Origine : La lécithine est un lipide présent dans les membranes des cellules de tout être vivant, incluant l’humain, et qui permet leur maintient et leur réparation. Elle a été étudiée pour la première fois vers le milieu du XIXe siècle par le chimiste et pharmacien français Théodore Nicolas Gobley. Celui-ci avait alors extrait cette substance du jaune d’un œuf et l’avait nommée lekithos, mot grec signifiant jaune d’œuf. C’est par la suite qu’il a repéré ce groupe de molécules en plusieurs endroits                                                     du corps des animaux, et en quantités importantes dans la bile, le sang et le cerveau.

Propriétés : Aujourd’hui, le mot lécithine est un terme générique employé pour désigner l’ensemble de la classe des phospholipides : des composés solubles à la fois dans l’eau et dans les matières grasses. Cette propriété de la lécithine est souvent mise à profit car elle favorise l’émulsion, c’est-à-dire le mélange de deux substances qui autrement ne se mélangeraient pas. Ceci est dû à sa constitution moléculaire. La molécule de lécithine de soja est constituée d’une partie qui aime l’eau (hydrophile) et d’une partie qui ne l’aime pas (lipophile ou hydrophobe). Dans les préparations culinaires, les molécules de lécithine de soja se positionnent de sorte que la partie hydrophile soit dans l’eau et la partie lipophile hors de l’eau (soit dans l’huile ou une graisse, soit dans l’air).

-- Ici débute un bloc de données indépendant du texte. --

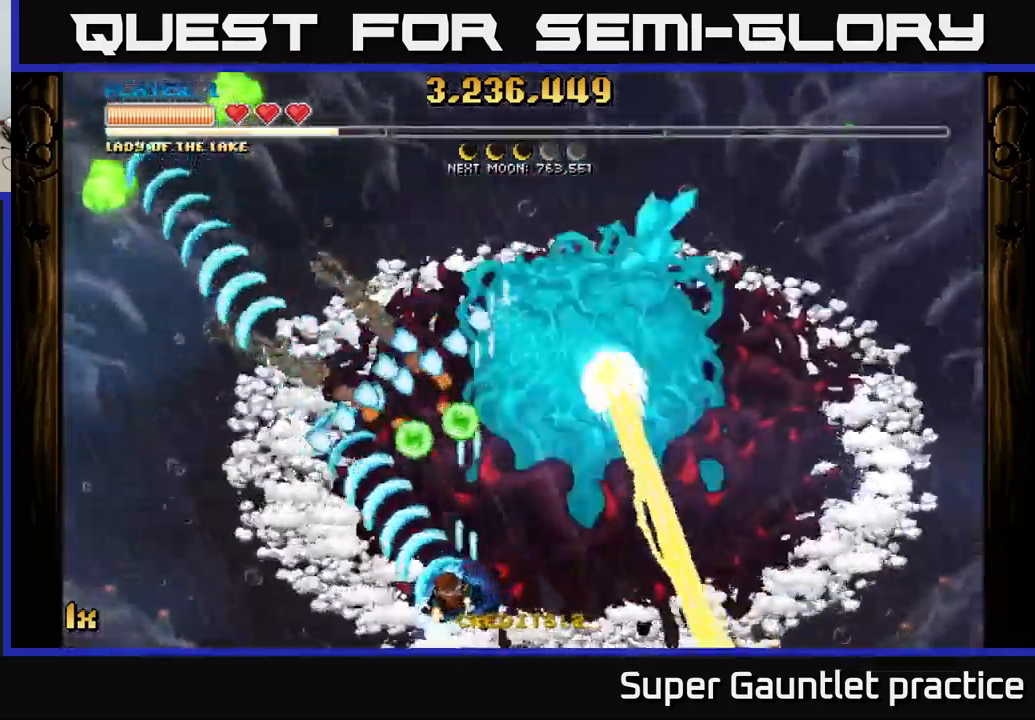
Gameplay with a controller (Xbox layout); each line is a JSON object with the inputs held at the frame after it. "events" lists button and stick changes between this image and that frame as [ms after this image, input, new state], when the widget could be followed in between. Not read: right_stick.
{"buttons": ["A"], "left_stick": "up-left", "events": [[17, "left_stick", "left"], [167, "left_stick", "up-left"], [284, "X", "down"], [334, "left_stick", "up"], [467, "X", "up"], [467, "left_stick", "up-left"]]}
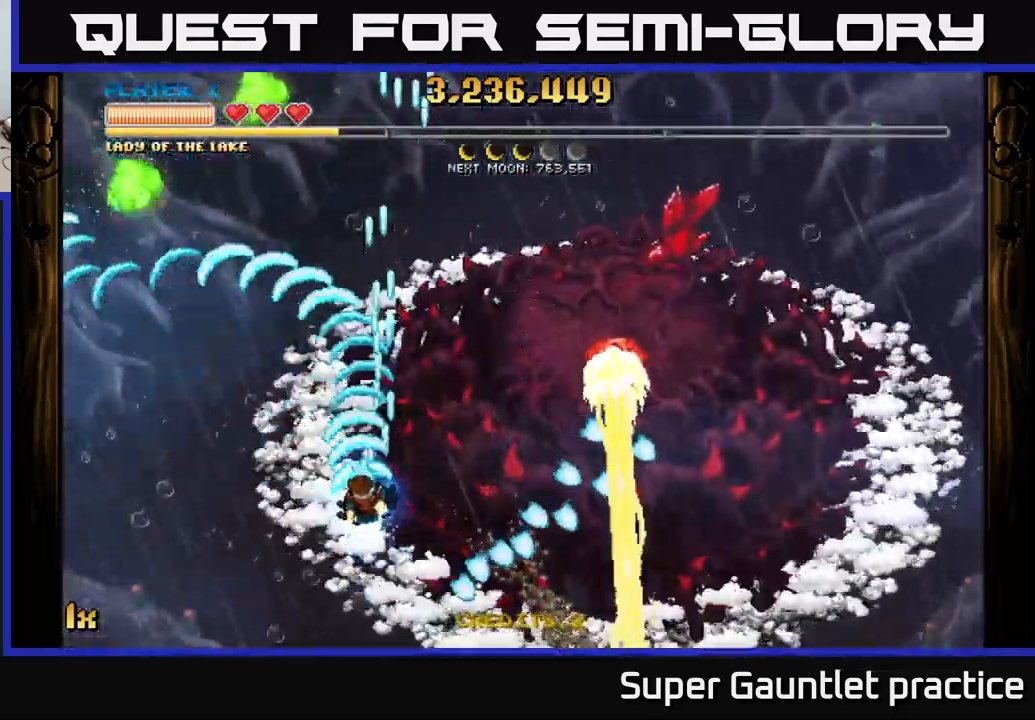
{"buttons": ["A"], "left_stick": "center", "events": [[117, "left_stick", "left"], [334, "left_stick", "center"]]}
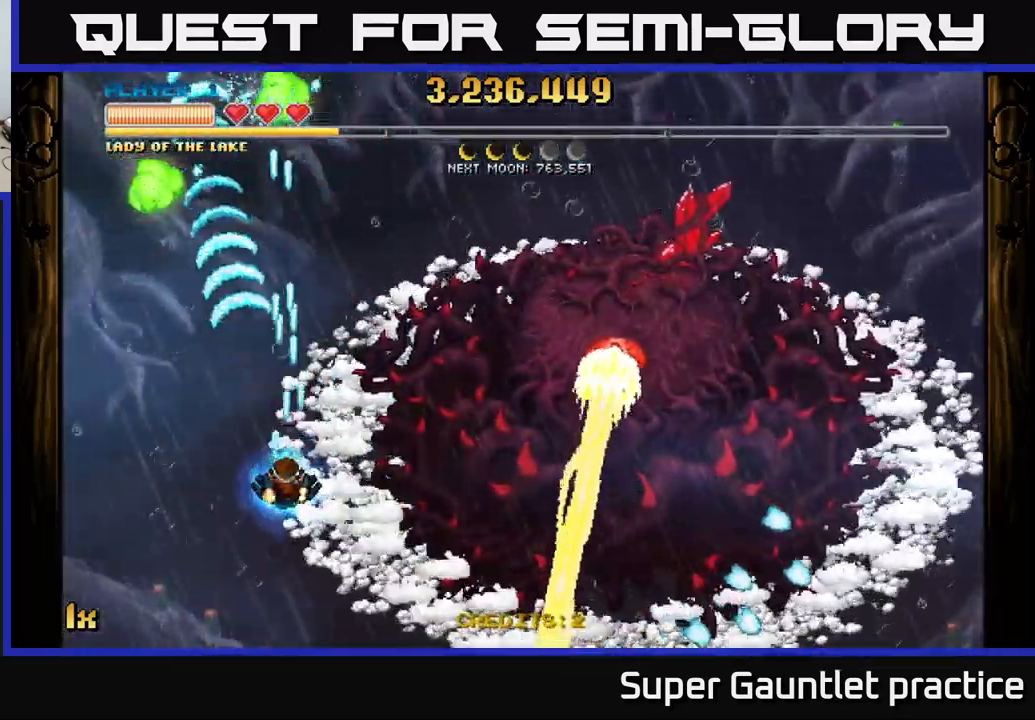
{"buttons": ["A"], "left_stick": "down-left", "events": [[34, "left_stick", "down-left"], [200, "left_stick", "up-right"], [350, "left_stick", "center"], [500, "left_stick", "down-left"]]}
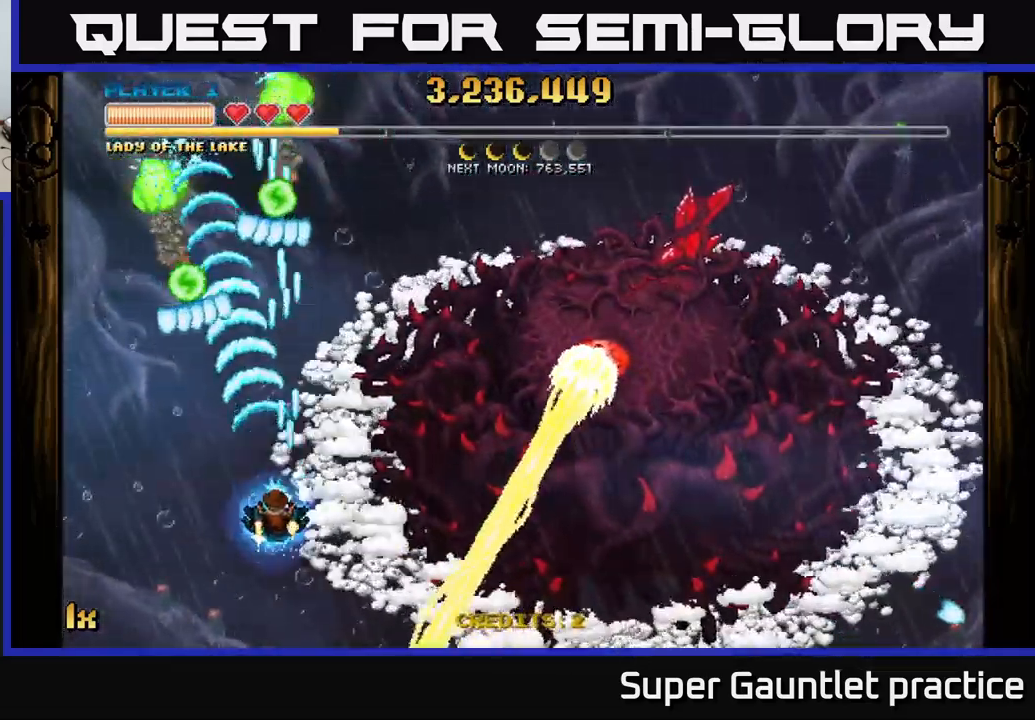
{"buttons": ["A"], "left_stick": "up-left", "events": [[284, "left_stick", "left"], [450, "left_stick", "up-left"]]}
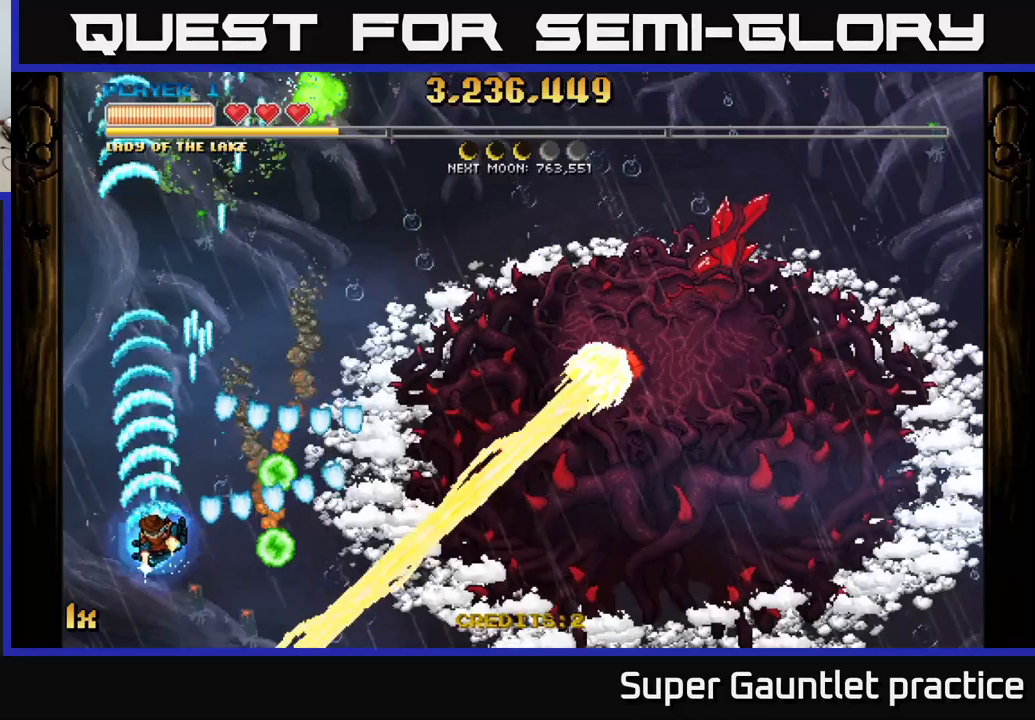
{"buttons": ["A"], "left_stick": "up", "events": [[100, "X", "down"], [166, "left_stick", "up-right"], [250, "X", "up"], [283, "left_stick", "up"]]}
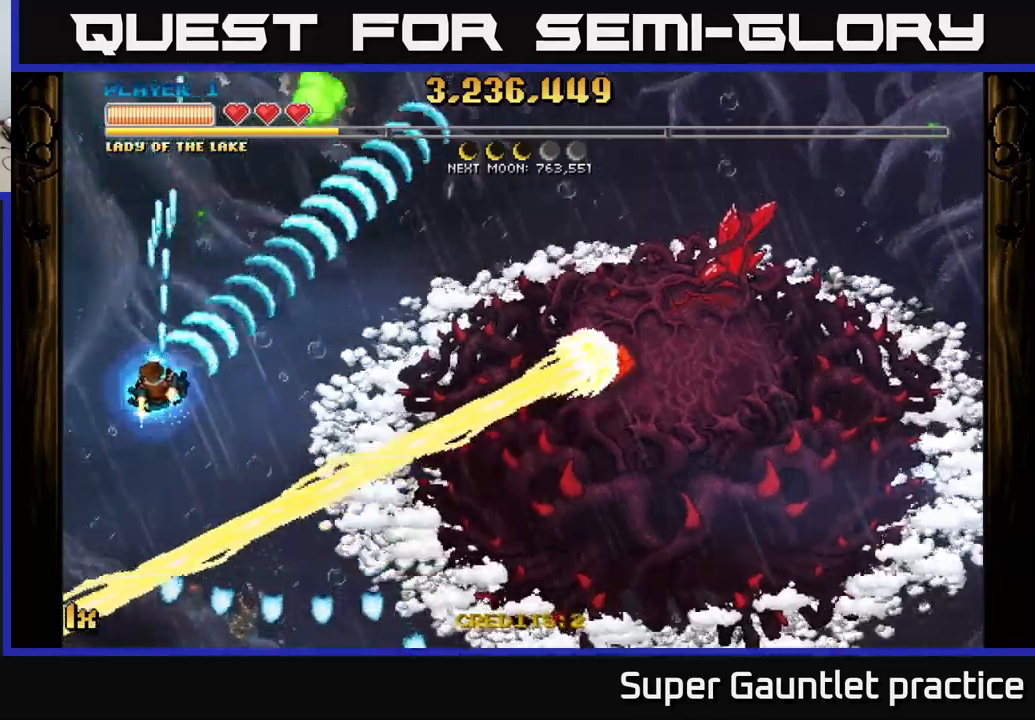
{"buttons": ["A"], "left_stick": "down-right", "events": [[116, "left_stick", "up-right"], [216, "left_stick", "up"], [383, "left_stick", "center"], [483, "left_stick", "down-right"]]}
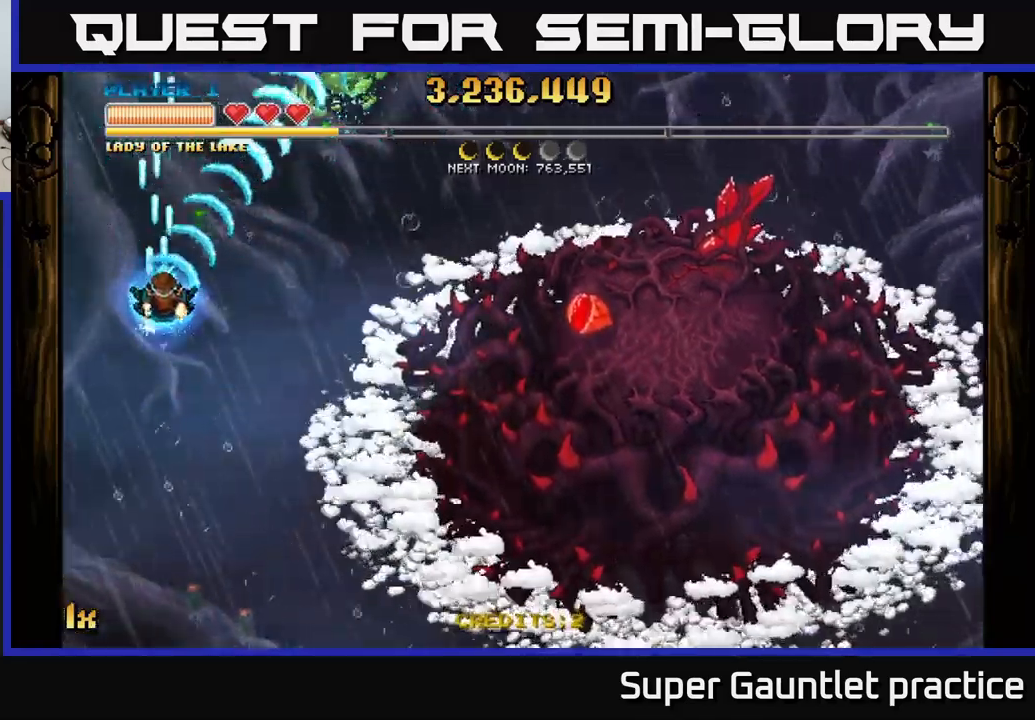
{"buttons": ["A"], "left_stick": "down-right", "events": [[50, "X", "down"], [150, "X", "up"], [150, "left_stick", "right"], [450, "left_stick", "down-right"]]}
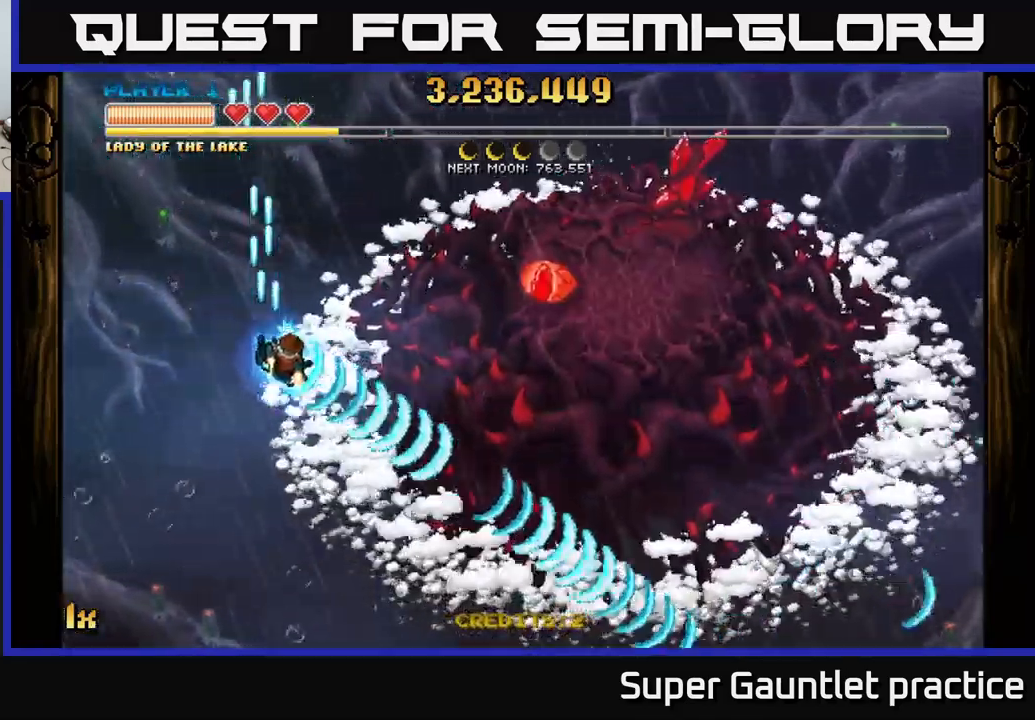
{"buttons": ["A"], "left_stick": "down-right", "events": [[100, "X", "down"], [100, "left_stick", "up-right"], [283, "X", "up"], [283, "left_stick", "right"], [383, "left_stick", "down-right"]]}
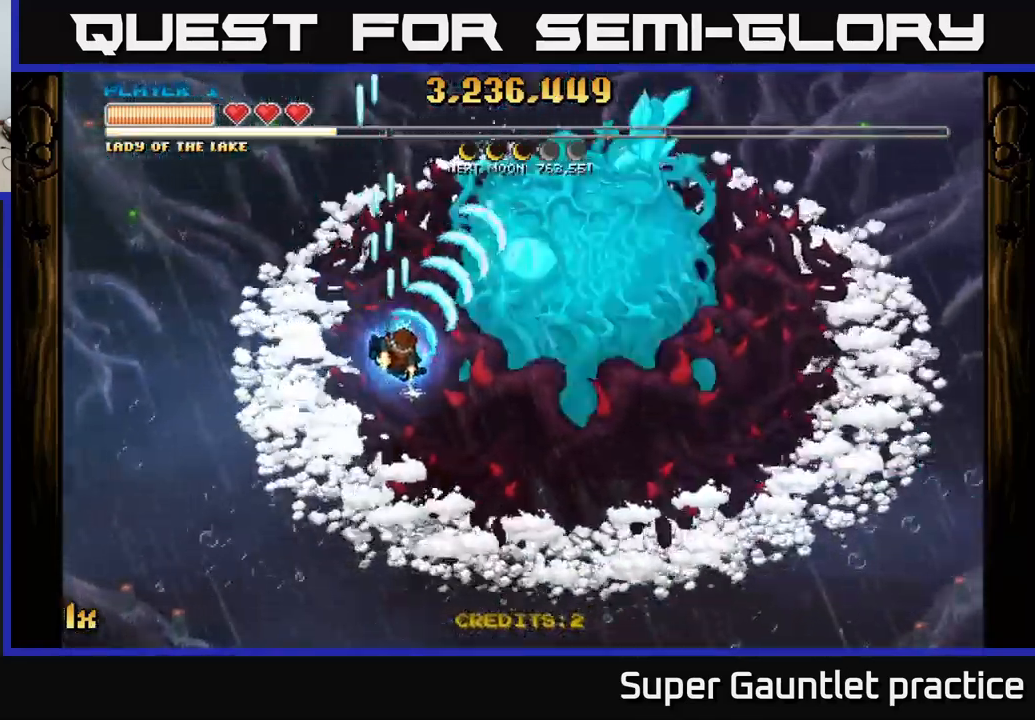
{"buttons": ["A"], "left_stick": "down", "events": [[266, "X", "down"], [283, "left_stick", "up"], [366, "X", "up"], [433, "left_stick", "down"]]}
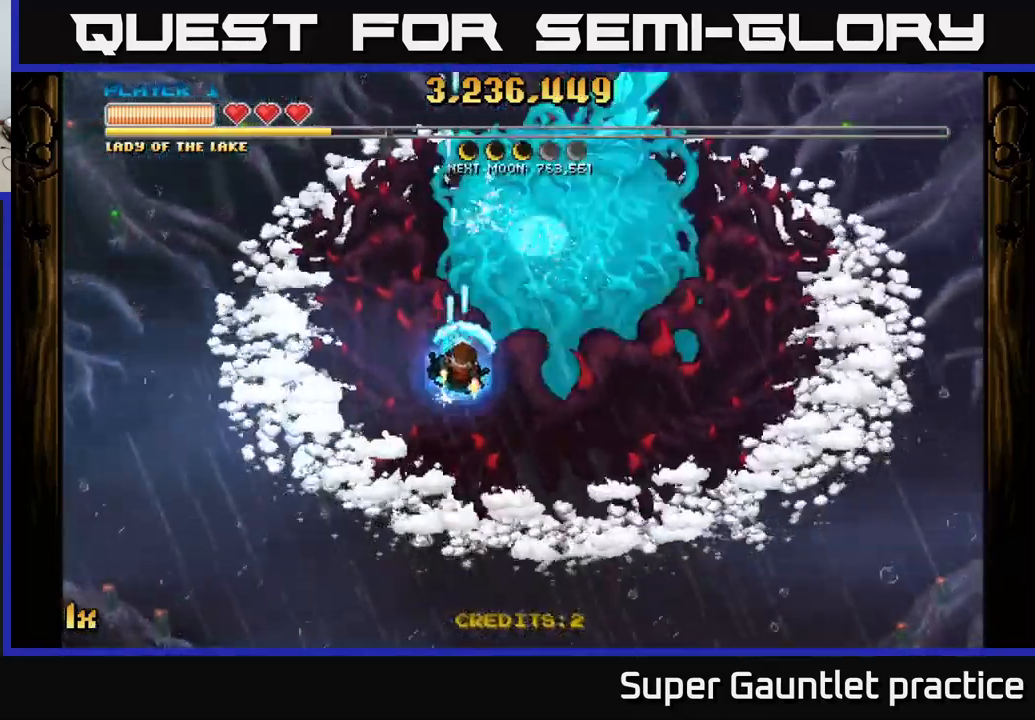
{"buttons": ["A"], "left_stick": "up", "events": [[166, "left_stick", "down-right"], [316, "left_stick", "up-right"], [366, "X", "down"], [366, "left_stick", "up"], [500, "X", "up"]]}
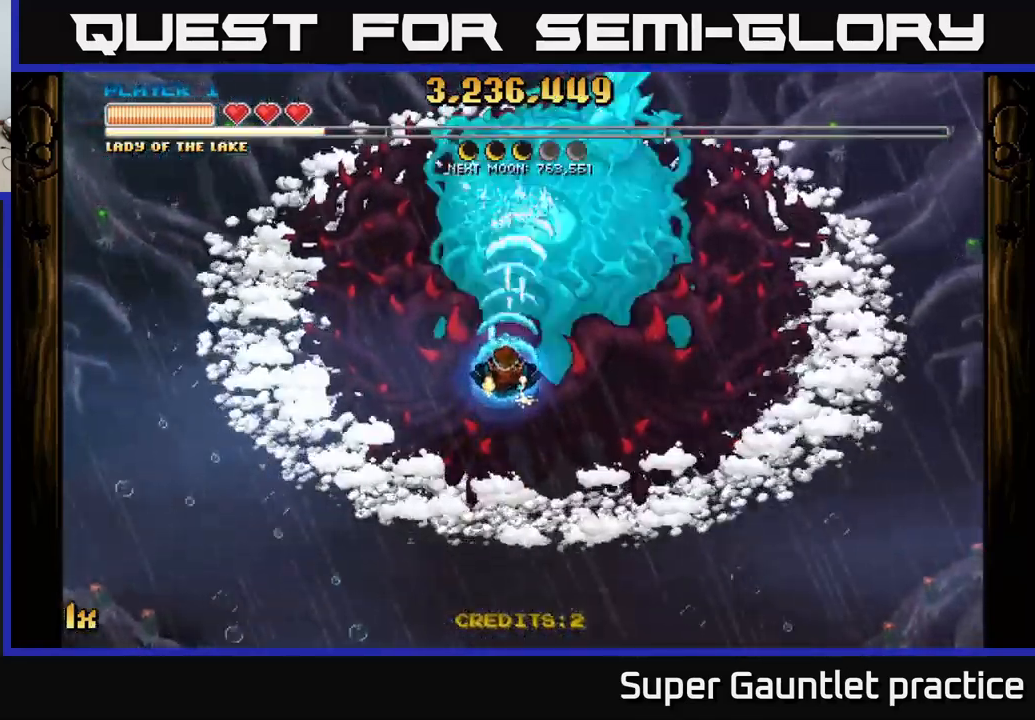
{"buttons": ["A"], "left_stick": "down-right", "events": [[50, "left_stick", "down"], [433, "left_stick", "down-right"]]}
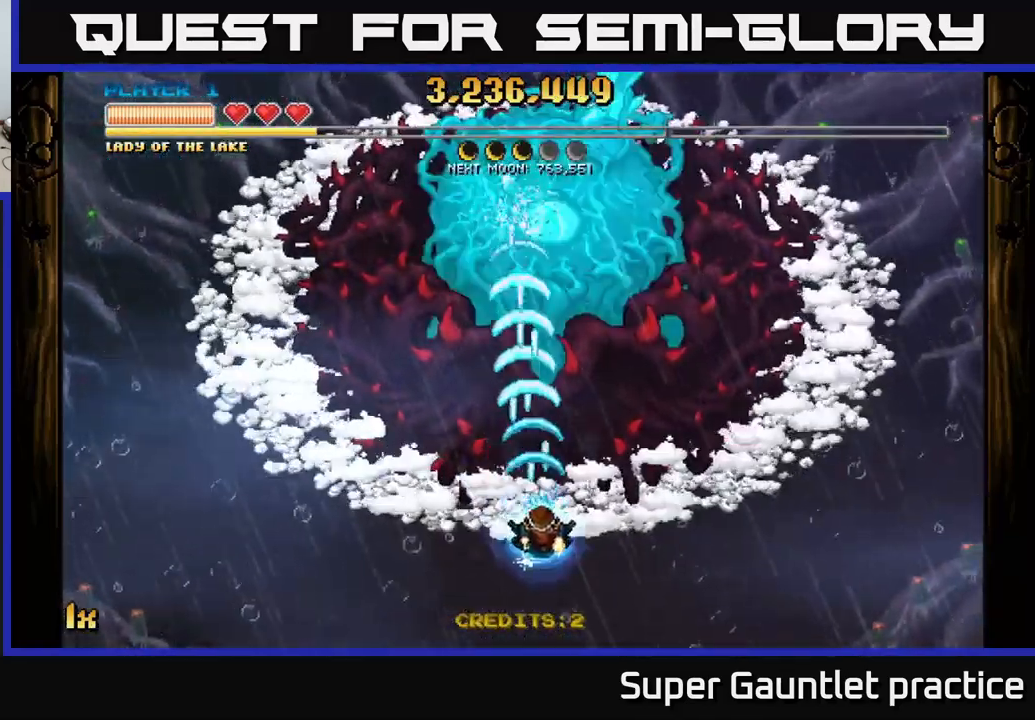
{"buttons": ["A"], "left_stick": "center", "events": [[66, "left_stick", "down"], [300, "left_stick", "center"]]}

Le jaune d’œuf par exemple, qui contient 30% de ces phospholipides, sert d’émulsifiant dans de nombreuses recettes de sauces traditionnelles, comme la mayonnaise, la sauce hollandaise et la sauce béarnaise.

Extraction : La lécithine est de nos jours majoritairement extraite à partir du soja dont l’huile contient entre 1,5% et 3,0% de phospholipides. L’huile de soja est d’abord extraite des grains par distillation. La lécithine est ensuite séparée du reste de l’huile par un procédé exploitant soit la force centrifuge, soit la pression de la vapeur.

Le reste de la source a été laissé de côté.